The Atlanta premiere was somewhat more low key. It was shown, last month, just before Maariv, or the evening service on Tisha B’Av, at Congregation Beth Tefillah in Sandy Springs. No red carpet, no paparazzi, no scantily clad starlets, just a sparse crowd sitting on hard back chairs who gathered on this saddest of Jewish observances that marks the Temple’s demise.

Some, like Ari Sollish, the Chabad rabbi who briefly introduced the film, came with the hope that this film might shed some important light on an event that arguably ranks right up there with the Exodus in its influence on our lives as modern Jews.

“We, as Jews, can withstand threats from the outside,” Rabbi Sollish said. “So long as we are cohesive on the inside, as long as we stand together within, we can withstand challenges from without. But when we are fractured within, then it takes only a little bit of pressure from the outside to allow the whole structure to crumble. This is a truth of history.”

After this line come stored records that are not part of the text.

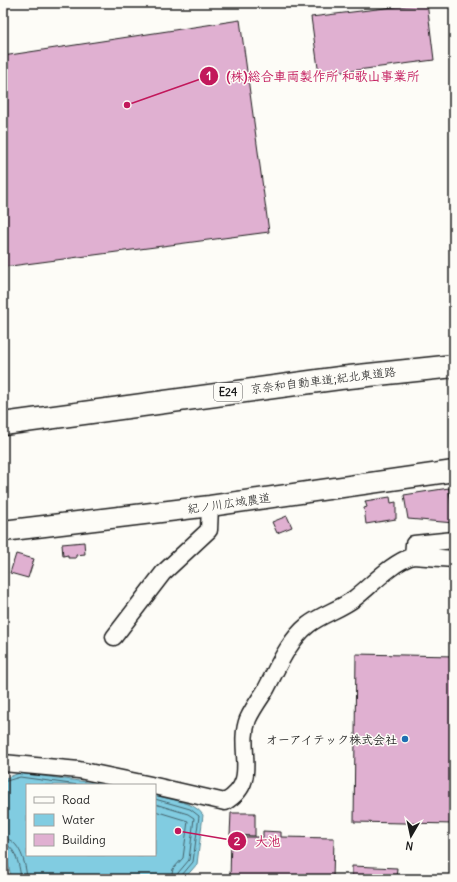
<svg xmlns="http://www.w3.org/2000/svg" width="457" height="882" viewBox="0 0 457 882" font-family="Delius,'Klee One',sans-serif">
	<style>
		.water { fill: #81cce1; stroke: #598692 }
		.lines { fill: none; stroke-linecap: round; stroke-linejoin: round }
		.shore { stroke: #44626b; stroke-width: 1 }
		.building { fill: #e0b0d1; stroke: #1c1c1c }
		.minor-casing { stroke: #1c1c1c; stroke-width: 19 }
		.tertiary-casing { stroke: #1c1c1c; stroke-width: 23 }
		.motorway-casing { stroke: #1c1c1c; stroke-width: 25 }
		.minor { stroke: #fdfcf7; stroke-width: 16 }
		.tertiary { stroke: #fdfcf7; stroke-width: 20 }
		.motorway { stroke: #fdfcf7; stroke-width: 22 }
		.poi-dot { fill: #1f6fb2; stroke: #fdfcf7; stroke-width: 1.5 }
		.labels { text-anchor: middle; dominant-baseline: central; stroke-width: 3; stroke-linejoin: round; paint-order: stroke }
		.shield { fill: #fdfcf7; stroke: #605f5e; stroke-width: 1 }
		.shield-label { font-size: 11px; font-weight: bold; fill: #1c1c1c }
		.street-label { font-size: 12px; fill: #1c1c1c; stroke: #fdfcf7 }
		.poi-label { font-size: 12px; font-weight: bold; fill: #1c1c1c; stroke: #fdfcf7; text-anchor: end }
		.leader { fill: none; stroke: #c2185b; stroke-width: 1.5 }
		.callout-dot { fill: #c2185b; stroke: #fdfcf7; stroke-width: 1.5 }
		.mark-label { font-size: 12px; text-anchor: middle; font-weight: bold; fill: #fff }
		.callout-label { font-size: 13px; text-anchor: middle; font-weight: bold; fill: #c2185b; stroke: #fdfcf7; stroke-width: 3; stroke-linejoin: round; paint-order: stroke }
	</style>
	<rect width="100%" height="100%" fill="#fdfcf7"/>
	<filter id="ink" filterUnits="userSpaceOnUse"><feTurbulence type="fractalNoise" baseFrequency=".025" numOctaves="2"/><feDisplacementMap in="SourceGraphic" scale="8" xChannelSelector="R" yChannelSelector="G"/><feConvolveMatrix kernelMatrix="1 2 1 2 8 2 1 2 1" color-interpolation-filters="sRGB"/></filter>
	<g filter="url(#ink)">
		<path class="water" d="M 20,773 L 109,785 L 27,785 L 27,855 L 155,855 L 155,795 C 170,800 194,801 203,815 L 197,864 L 184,879 L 12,879 L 3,847 L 3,779 Z"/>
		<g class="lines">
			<path class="shore" d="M 3,782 L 20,777 L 78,785
				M 155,799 L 190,809 L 199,816 L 193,862 L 182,875 L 182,879
				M 155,804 L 188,814 L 194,818 L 189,860 L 178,873 L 177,879
				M 155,811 L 188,821 L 183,858 L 173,869 L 171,879
				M 3,838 C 20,839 26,864 27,879
				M 3,844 C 16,845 20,868 21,879"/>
		</g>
		<path class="building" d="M 427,3 L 434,60 L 319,75 L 311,17 Z
			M 240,20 L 269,232 L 3,267 L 3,56 Z
			M 454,487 L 454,514 L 449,488 Z
			M 449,488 L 454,523 L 408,519 L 404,495 Z
			M 390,497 L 391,503 L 396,502 L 396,519 L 366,524 L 364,508 L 367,507 L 365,501 Z
			M 287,516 L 292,527 L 277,533 L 272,522 Z
			M 84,542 L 85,554 L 76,555 L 76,558 L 68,558 L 68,555 L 63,556 L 62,544 Z
			M 16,554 L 34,559 L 28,578 L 10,573 Z
			M 356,654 L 454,656 L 454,824 L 354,822 Z
			M 231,813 L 255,813 L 255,836 L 230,835 Z
			M 263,831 L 281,832 L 281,837 L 334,838 L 333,879 L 230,879 L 231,837 L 263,837 Z
			M 352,866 L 397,868 L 396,879 L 352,879 Z"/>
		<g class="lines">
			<defs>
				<path id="minor" d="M 413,556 L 454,559
					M 114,637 L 163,573 L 209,530 L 210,506
					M 3,763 L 79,770 L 151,785
					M 155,786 L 225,802 C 261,781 236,750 248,719 C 252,710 259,700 265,691 C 277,669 288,641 308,625 C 322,614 341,609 355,598 C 373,584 391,563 413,556 L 414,544 L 454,540"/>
				<path id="tertiary" d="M 3,531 L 210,506 L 454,471"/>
				<path id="motorway" d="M 3,424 L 340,378 L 454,366"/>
			</defs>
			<use href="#minor" class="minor-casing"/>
			<use href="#tertiary" class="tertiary-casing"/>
			<use href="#motorway" class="motorway-casing"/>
			<use href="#minor" class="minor"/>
			<use href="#tertiary" class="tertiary"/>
			<use href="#motorway" class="motorway"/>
		</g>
	</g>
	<circle class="poi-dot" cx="405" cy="739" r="4"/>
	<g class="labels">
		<rect class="shield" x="214" y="383" width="28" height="18" rx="3"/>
		<g class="shield-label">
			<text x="228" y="392">E24</text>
		</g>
		<g class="street-label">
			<text transform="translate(323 380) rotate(-7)">京奈和自動車道;紀北東道路</text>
			<text transform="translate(229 503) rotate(-8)">紀ノ川広域農道</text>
		</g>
		<g class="poi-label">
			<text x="397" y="739">オーアイテック株式会社</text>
		</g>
	</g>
	<path class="leader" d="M127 105L209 76M178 831L237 841"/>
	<g class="callout-dot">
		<circle cx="127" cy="105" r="4"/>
		<circle cx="178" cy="831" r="4"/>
		<circle cx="209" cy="76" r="10"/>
		<circle cx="237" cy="841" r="10"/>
	</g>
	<g class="mark-label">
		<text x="209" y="80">1</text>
		<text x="237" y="845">2</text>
	</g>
	<g class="callout-label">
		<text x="323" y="81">(株)総合車両製作所 和歌山事業所</text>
		<text x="268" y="846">大池</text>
	</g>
	<rect width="457" height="882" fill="none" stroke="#fdfcf7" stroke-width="16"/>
	<rect x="8" y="8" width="441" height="866" fill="none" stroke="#1c1c1c" stroke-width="1.5" filter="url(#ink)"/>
	<rect x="26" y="784" width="130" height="72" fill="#fdfcf7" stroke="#a3a29f"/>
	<rect x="34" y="797" width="20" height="6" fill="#fdfcf7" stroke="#a3a29f"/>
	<text x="62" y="804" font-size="12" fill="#1c1c1c">Road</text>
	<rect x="34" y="814" width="20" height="12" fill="#81cce1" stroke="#a3a29f"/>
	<text x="62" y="824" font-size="12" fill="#1c1c1c">Water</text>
	<rect x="34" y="834" width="20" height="12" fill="#e0b0d1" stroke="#a3a29f"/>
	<text x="62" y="844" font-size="12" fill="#1c1c1c">Building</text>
	<g transform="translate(411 836) rotate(189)" stroke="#fdfcf7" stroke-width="3" paint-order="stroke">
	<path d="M0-3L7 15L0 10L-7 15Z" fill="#1c1c1c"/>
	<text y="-6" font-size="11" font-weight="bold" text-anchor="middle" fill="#1c1c1c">N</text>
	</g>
</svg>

According to tradition, The Temple was destroyed by sinat chinam, or in English, “mindless hate.” It was a condition not unlike what exists today, where divisions between Jews are often so deep and intractable that we actively work to undermine those with whom we disagree. In a thoughtful interview with Mizrachi, the online journal of the religious Zionist movement, the director of film, Gidi Dar, who is a secular Jew, is quick to point out the modern-day parallels.

“In the movie,” Dar says, “we also try to depict how all the different groups have some truth to them, but they were right all the way until the destruction. For society to function, groups have to be able to compromise to work together.

His creative partner in the project, Shuli Rand, who is observant, co-wrote the script and says that the tragedy they portrayed is rooted in how Jews 2,000 years ago were riven with hatred, made even more bitter by economic and religious differences.

“The message is how we destroyed ourselves from within,” Rand emphasizes. “We include that in the movie, that at one point the Romans delayed their attack, because the Jews were weakening themselves from within!”

Despite its rather prosaic title, “Legend of Destruction,” or in Hebrew, Agudat Churban, tells its story of ancient Israel coming apart in an epic cataclysm. It’s a spectacular downfall created through an imaginative mix of art and sound. The story is told through 1,500 monumental works of art, created by the same team that brought to life the critically acclaimed 2008 Israeli animated documentary, “Waltz With Bashir,” about the war in Lebanon.

Much of the film takes place in an imaginative re-creation of The Temple.

During the eight years the film was being assembled, they Photoshopped and edited together their compelling narrative largely from the classic first century works of Flavius Josephus. He was a Jewish general of the period who befriended the Roman occupiers and convinced them to underwrite a history of what was called The Jewish War. It survives to this day as a Roman inspired view of history and is generally accepted as an accurate, if somewhat biased, view of the period.

For the director, Dar, though, the theme of his film is not bound by geography or time. It is not just Jews who need to think seriously of where the divisions in their society are taking them

“The story of different groups arguing, of not being able to work together, and tearing society apart from within, definitely applies to many Western countries. How did this happen? How did some of the most successful societies become so divided, their politics so extreme, and the center so weak? The story of the Churban of the Destruction is a cautionary tale not only to Israel, but to the West as a whole.”